Quality improved over weekend, firefighters hope for better weather in Washington

Wildland fires two states away and in another country have been impacting weather in north-central Montana, with a local sanitarian warning people to be careful about the smoke in the air.

“The biggest thing is, anybody who has lung problems is going to have some concerns because of the particulates in the air, and there’s not a lot we can do about it,” Hill County Sanitarian Clay Vincent said this morning.

Kristen Martin, state air quality meteorologist with the Montana Department of Environmental quality, said this morning that wind and predicted rain should help keep the problem from coming back as badly this week, although that can change quickly.

For the next few days, though, “it looks like we should not reach the level we were at last week,” Martin said.

When smoke is in the air, Vincent said, people should spend as little time as possible outdoors and avoid heavy exertion, especially if they have lung or heart problems.

Smoke from fires in Canada’s Northwest Territories and in the U.S. states of Washington and Oregon have blown to Montana, creating concerns for air quality.

Montana’s Department of Environmental Quality rated the air in and around several Montana cities as “unhealthy” last week especially in the western part of the state, although the rating this morning had flipped, with the air quality at 15 of 17 monitoring stations listed as “good.”

The air quality at Broadus and Birney in the southeast part of Montana was listed as “unhealthy for sensitive groups.”

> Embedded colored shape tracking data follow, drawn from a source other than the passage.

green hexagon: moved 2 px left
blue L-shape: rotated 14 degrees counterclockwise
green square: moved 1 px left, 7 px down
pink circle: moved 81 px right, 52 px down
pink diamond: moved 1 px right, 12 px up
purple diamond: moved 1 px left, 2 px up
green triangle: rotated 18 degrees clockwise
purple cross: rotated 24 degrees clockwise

This part of north-central Montana does not have a DEQ air quality monitoring station, but over the last part of the week and early weekend Great Falls was listed with unhealthy air quality Friday and Saturday.

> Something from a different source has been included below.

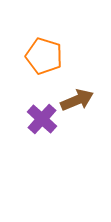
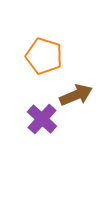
brown arrow: moved 1 px left, 5 px up
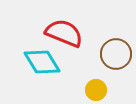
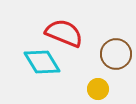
yellow circle: moved 2 px right, 1 px up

The monitoring station at Malta at that time listed the air quality as unhealthy for sensitive groups, with the quality dropping to unhealthy late Saturday as winds pushed the smoke eastward.

Martin reported on the DEQ website Sunday that after becoming progressively worse from Wednesday on, the quality improved over Saturday night. Gusty winds in Montana helped blow away accumulated smoke while the amount of smoke coming from fires in Washington dropped off, the website article reports.

While southwest winds may bring more smoke, it is expected to have less of an impact because the smoke that had been in the state has blown out, the article says.

In Washington, weather forecasters and firefighters are hopeful that cooler temperatures and lower wind speeds may help get some control over the fires, and a front expected to move through mid-week is expected to bring rain — but also lightning.

Washington Gov. Jay Inslee said that, as of Friday, some 50 fires were burning in the state. A major fire in north-central Washington had grown from 260 square miles Friday to 370 square miles Sunday.

Vincent said that, although this part of Montana does not see air inversions that lock smoke in, if the wind pattern brings the smoke in, it will impact air quality.

If the wind comes from the southwest, it is likely to bring some smoke with it, Vincent said.

“Until that changes or the forest fires change over there, we could get that material coming through over here,” he said.